Banco de Portugal tem almofada de quase 4 mil milhões para absorver perdas nos próximos anos

Subida dos juros pressiona resultados dos bancos centrais. Banco de Portugal tem quase quatro mil milhões de euros guardados para absorver prejuízos que espera ter nos próximos anos.

A subida das taxas de juro está a colocar os bancos centrais sob pressão. Alguns já apresentaram prejuízos de milhões e outros precisaram de capital do Estado para equilibrar a sua situação financeira. No caso do Banco de Portugal, ambos cenários estão afastados.

O governador Mário Centeno está “deitado” sobre uma almofada de quase quatro mil milhões de euros de provisões que serão usados para absorver os prejuízos nos próximos anos, tal como acabou de anunciar o Banco Central Europeu (BCE). Nestas circunstâncias, quem deverá “dormir pior” é mesmo o Estado, que deixará de receber dividendos durante algum tempo depois de um período de bonança.

Como o ECO revelou em fevereiro, o supervisor português terá obtido resultados operacionais superiores a 600 milhões de euros relativos ao exercício do ano passado. Um resultado que abre a porta à distribuição de dividendos – o Governo conta com um cheque de 240 milhões – como também permitiu um reforço das provisões para riscos gerais, com o banco central a apostar numa política de prudência face aos tempos de aperto que se avizinham.

Em 2021, estas provisões ascenderam a 3,68 mil milhões de euros, valor que se mantém há quatro anos. Esta almofada foi agora reforçada e está maior – duplicou em relação a 2007, como mostra o gráfico em baixo –, e será utilizada para anular os resultados negativos que se antecipam.

Almofada quase duplicou desde 2007

Fonte: Banco de Portugal

O mecanismo é relativamente simples: se o banco central tiver um resultado negativo de 100, utilizará 100 das provisões acumuladas para levar o resultado a zero, evitando assim um cenário de prejuízos. Por exemplo, foi o que o BCE acabou de fazer: libertou imparidades de 1,6 mil milhões para ter um resultado líquido nulo no ano passado. Caso contrário, teria registado prejuízos daquela grandeza.

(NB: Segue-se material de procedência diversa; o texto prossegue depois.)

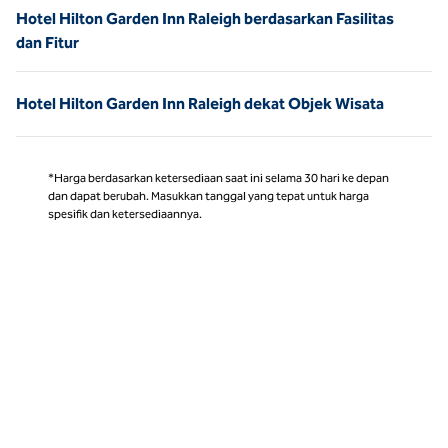
Hotel Hilton Garden Inn Raleigh berdasarkan Fasilitas
dan Fitur
Hotel Hilton Garden Inn Raleigh dekat Objek Wisata
*Harga berdasarkan ketersediaan saat ini selama 30 hari ke depan
dan dapat berubah. Masukkan tanggal yang tepat untuk harga
spesifik dan ketersediaannya.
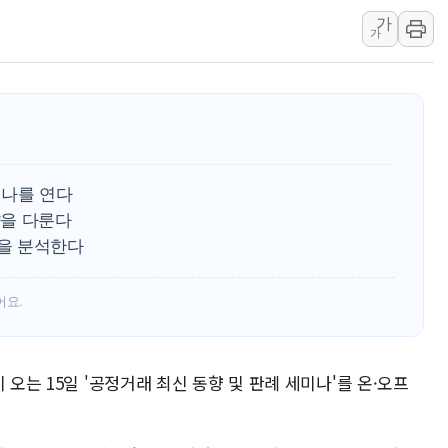
가
정부혁신 우수사례 세계에 알린다
가
정청래 "2차 TV토론으로 게임 
윤상현, 사관학교 통합 비판…"
펄어비스, 붉은사막 영상 콘테스트
현대리바트, '2026 코리아빌드
[K메이커] 코셔에서 할랄까지…대
미나를 연다
[특징주] 비철금속 업종 11% 
향을 다룬다
흥국자산운용, 코스닥 성장주 담
을 분석한다
외국인 돌아왔지만 …'삼전·하이
어요.
 오는 15일 '공정거래 최신 동향 및 판례 세미나'를 온·오프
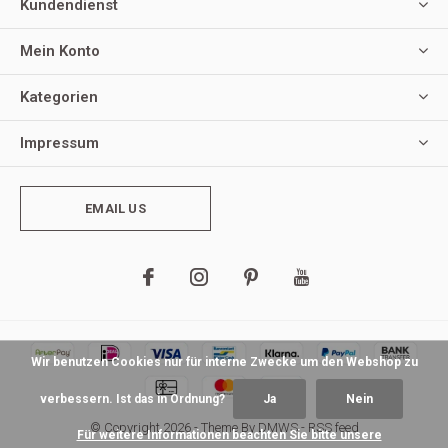
Kundendienst
Mein Konto
Kategorien
Impressum
EMAIL US
Wir benutzen Cookies nur für interne Zwecke um den Webshop zu
verbessern. Ist das in Ordnung?
Ja
Nein
© Copyright
2026
- Theme By
DMWS
-
RSS feed
Für weitere Informationen beachten Sie bitte unsere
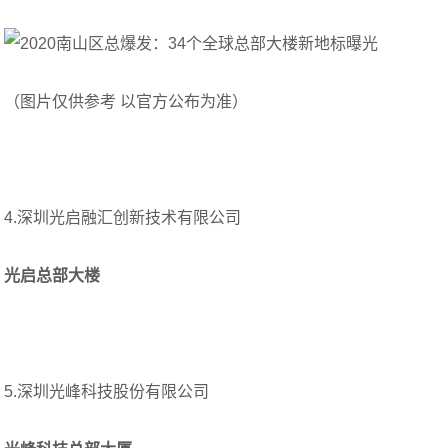
（图片仅供参考 以官方公布为准）
4.深圳光启融汇创新技术有限公司
光启总部大楼
5.深圳光峰科技股份有限公司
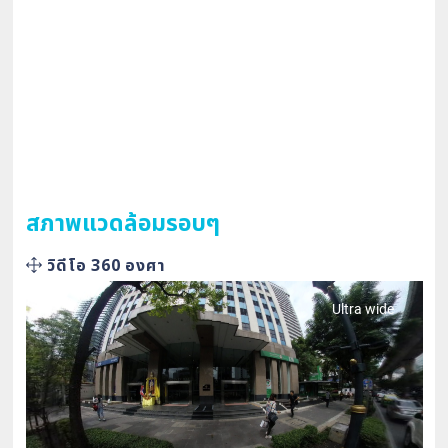
สภาพแวดล้อมรอบๆ
วิดีโอ 360 องศา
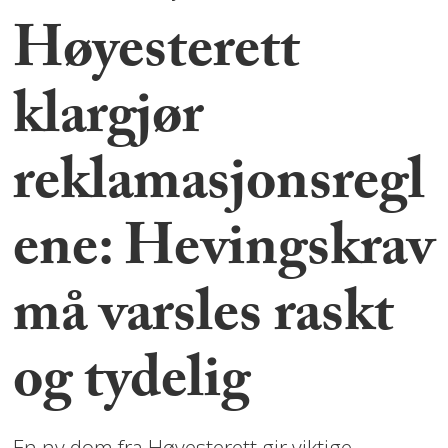
Høyesterett
klargjør
reklamasjonsregl
ene: Hevingskrav
må varsles raskt
og tydelig
En ny dom fra Høyesterett gir viktige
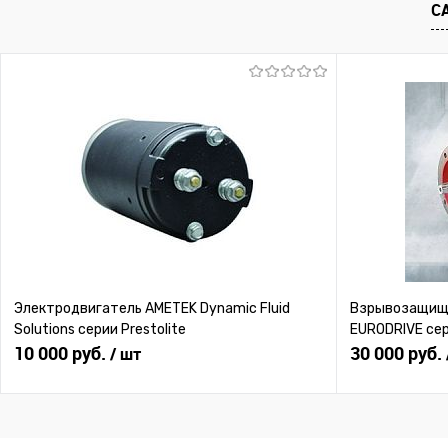
С
Электродвигатель AMETEK Dynamic Fluid
Взрывозащище
Solutions серии Prestolite
EURODRIVE се
10 000 руб.
30 000 руб.
/ шт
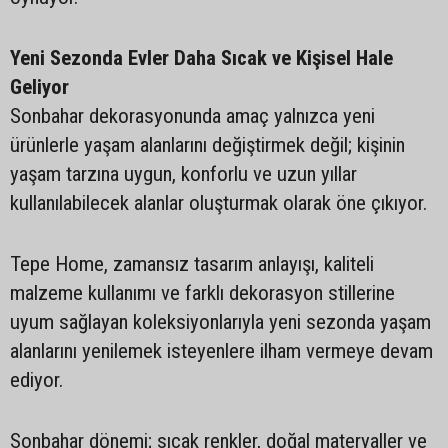
Yeni Sezonda Evler Daha Sıcak ve Kişisel Hale
Geliyor
Sonbahar dekorasyonunda amaç yalnızca yeni
ürünlerle yaşam alanlarını değiştirmek değil; kişinin
yaşam tarzına uygun, konforlu ve uzun yıllar
kullanılabilecek alanlar oluşturmak olarak öne çıkıyor.
Tepe Home, zamansız tasarım anlayışı, kaliteli
malzeme kullanımı ve farklı dekorasyon stillerine
uyum sağlayan koleksiyonlarıyla yeni sezonda yaşam
alanlarını yenilemek isteyenlere ilham vermeye devam
ediyor.
Sonbahar dönemi; sıcak renkler, doğal materyaller ve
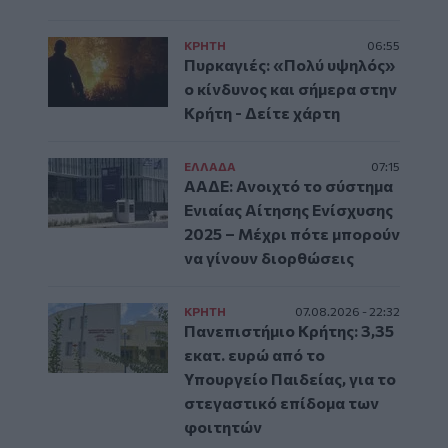
ΚΡΗΤΗ
06:55
Πυρκαγιές: «Πολύ υψηλός»
ο κίνδυνος και σήμερα στην
Κρήτη - Δείτε χάρτη
ΕΛΛAΔΑ
07:15
ΑΑΔΕ: Ανοιχτό το σύστημα
Ενιαίας Αίτησης Ενίσχυσης
2025 – Μέχρι πότε μπορούν
να γίνουν διορθώσεις
ΚΡΗΤΗ
07.08.2026 - 22:32
Πανεπιστήμιο Κρήτης: 3,35
εκατ. ευρώ από το
Υπουργείο Παιδείας, για το
στεγαστικό επίδομα των
φοιτητών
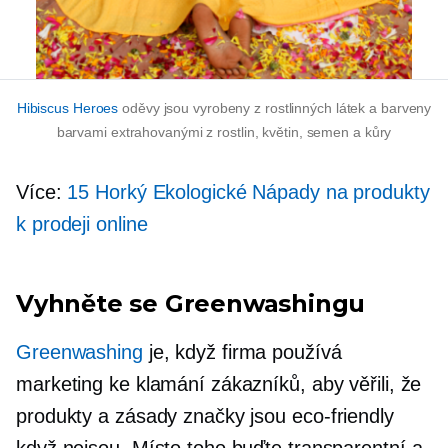
Hibiscus Heroes
oděvy jsou vyrobeny z rostlinných látek a barveny
barvami extrahovanými z rostlin, květin, semen a kůry
Více:
15 Horký
Ekologické
Nápady na produkty
k prodeji online
Vyhněte se Greenwashingu
Greenwashing
je, když firma používá
marketing ke klamání zákazníků, aby věřili, že
produkty a zásady značky jsou
eco-friendly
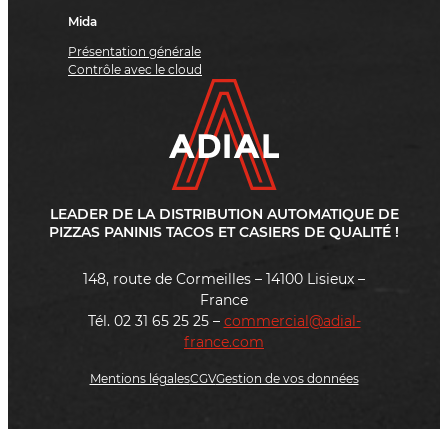
Mida
Présentation générale
Contrôle avec le cloud
LEADER DE LA DISTRIBUTION AUTOMATIQUE DE
PIZZAS PANINIS TACOS ET CASIERS DE QUALITÉ !
148, route de Cormeilles – 14100 Lisieux –
France
Tél. 02 31 65 25 25 –
commercial@adial-
france.com
Mentions légales
CGV
Gestion de vos données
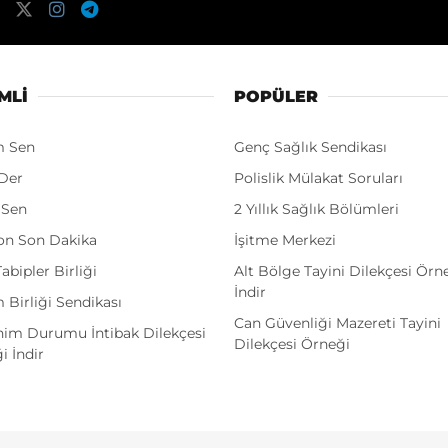
MLI
POPÜLER
m Sen
Genç Sağlık Sendikası
Der
Polislik Mülakat Soruları
 Sen
2 Yıllık Sağlık Bölümleri
on Son Dakika
İşitme Merkezi
abipler Birliği
Alt Bölge Tayini Dilekçesi Örn
İndir
 Birliği Sendikası
Can Güvenliği Mazereti Tayini
im Durumu İntibak Dilekçesi
Dilekçesi Örneği
i İndir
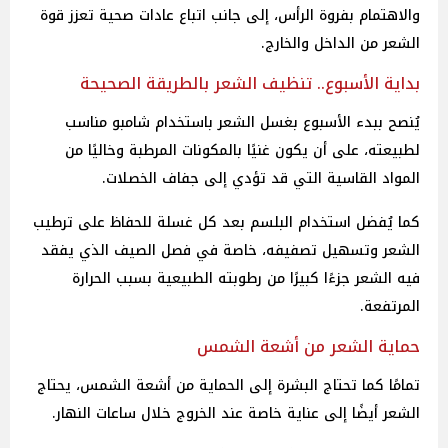
والاهتمام بفروة الرأس، إلى جانب اتباع عادات صحية تعزز قوة
الشعر من الداخل والخارج.
بداية الأسبوع.. تنظيف الشعر بالطريقة الصحيحة
يُنصح ببدء الأسبوع بغسل الشعر باستخدام شامبو مناسب
لطبيعته، على أن يكون غنيًا بالمكونات المرطبة وخاليًا من
المواد القاسية التي قد تؤدي إلى جفاف الخصلات.
كما يُفضل استخدام البلسم بعد كل غسلة للحفاظ على ترطيب
الشعر وتسهيل تصفيفه، خاصة في فصل الصيف الذي يفقد
فيه الشعر جزءًا كبيرًا من رطوبته الطبيعية بسبب الحرارة
المرتفعة.
حماية الشعر من أشعة الشمس
تمامًا كما تحتاج البشرة إلى الحماية من أشعة الشمس، يحتاج
الشعر أيضًا إلى عناية خاصة عند الخروج خلال ساعات النهار.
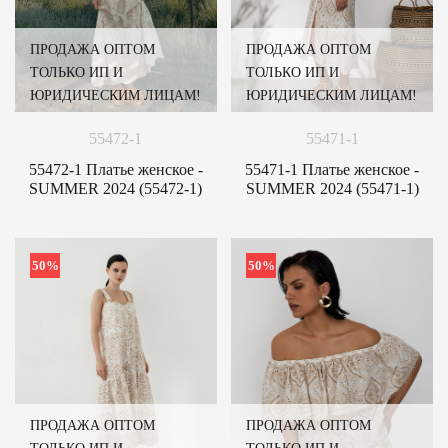
ПРОДАЖА ОПТОМ
ПРОДАЖА ОПТОМ
ТОЛЬКО ИП И
ТОЛЬКО ИП И
ЮРИДИЧЕСКИМ ЛИЦАМ!
ЮРИДИЧЕСКИМ ЛИЦАМ!
55472-1
55471-1
55472-1 Платье женское -
55471-1 Платье женское -
SUMMER 2024 (55472-1)
SUMMER 2024 (55471-1)
50%
50%
ПРОДАЖА ОПТОМ
ПРОДАЖА ОПТОМ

Nestas circunstâncias, embora sem ter perdas, o Banco de Portugal deixa também de ter resultados distribuíveis, ou seja, não vai poder entregar dividendos ao acionista Estado nos próximos tempos. Na última década, seguiram do regulador da banca para os cofres públicos quase quatro mil milhões de euros em dividendos em função dos resultados muito positivos que registou. O ministro das Finanças, Fernando Medina, deixará de contar com esta receita para compor o seu orçamento.

O Banco de Portugal não está sozinho nestas dificuldades. Os outros bancos centrais estão na mesma situação de aperto. O Bundesbank teve prejuízos de 172 milhões de euros em 2022, registando o primeiro resultado negativo em quatro décadas. O Tesouro britânico transferiu 11 mil milhões de libras para o Banco de Inglaterra no passado para cobertura de perdas relacionadas com o programa de compra de títulos de dívida.

Fonte: Banco de Portugal

Se esta situação emergiu agora por causa da subida abrupta das taxas de juro para controlar a escalada da inflação, a verdade é que se apresenta como efeito de segunda ordem decorrente das políticas monetárias adotadas pelas autoridades monetárias nos últimos anos para animar a economia, incluindo no período da pandemia, em que foi preciso manter liquidez na economia para assegurar postos de trabalho e empresas, enquanto a economia esteve fechada.

No âmbito destas políticas não convencionais, os bancos centrais acumularam massivamente títulos de dívida pública com juros baixos. Isto permitiu aos governos financiarem-se nos mercados a custos baixos e terem dividendos generosos dos bancos centrais, que lucravam com a carteira de títulos.

O balanço do Banco de Portugal multiplicou por cinco entre 2007 e o ano passado, atingindo os 200 mil milhões de euros. Porém, o cenário de juros baixos inverteu-se no ano passado com a escalada da inflação. O disparo das taxas levaram os bancos centrais a pagarem juros mais elevados pelos depósitos de curto prazo dos bancos comerciais, e isto enquanto continuam a receber juros baixos dos títulos de dívida (de longo prazo) que adquiriram.

O chamado mismatch das taxas, que no passado funcionou a favor dos bancos centrais, está agora a passar uma pesada fatura, que está para durar. O Banco de Portugal vai continuar a sofrer com a disparidade das taxas de juro: enquanto os ativos renderão apenas cerca de 1%, o seu passivo vai-lhe custar mais de 3%. Traduzido em dinheiro, são muitos milhões de prejuízos em perspetiva.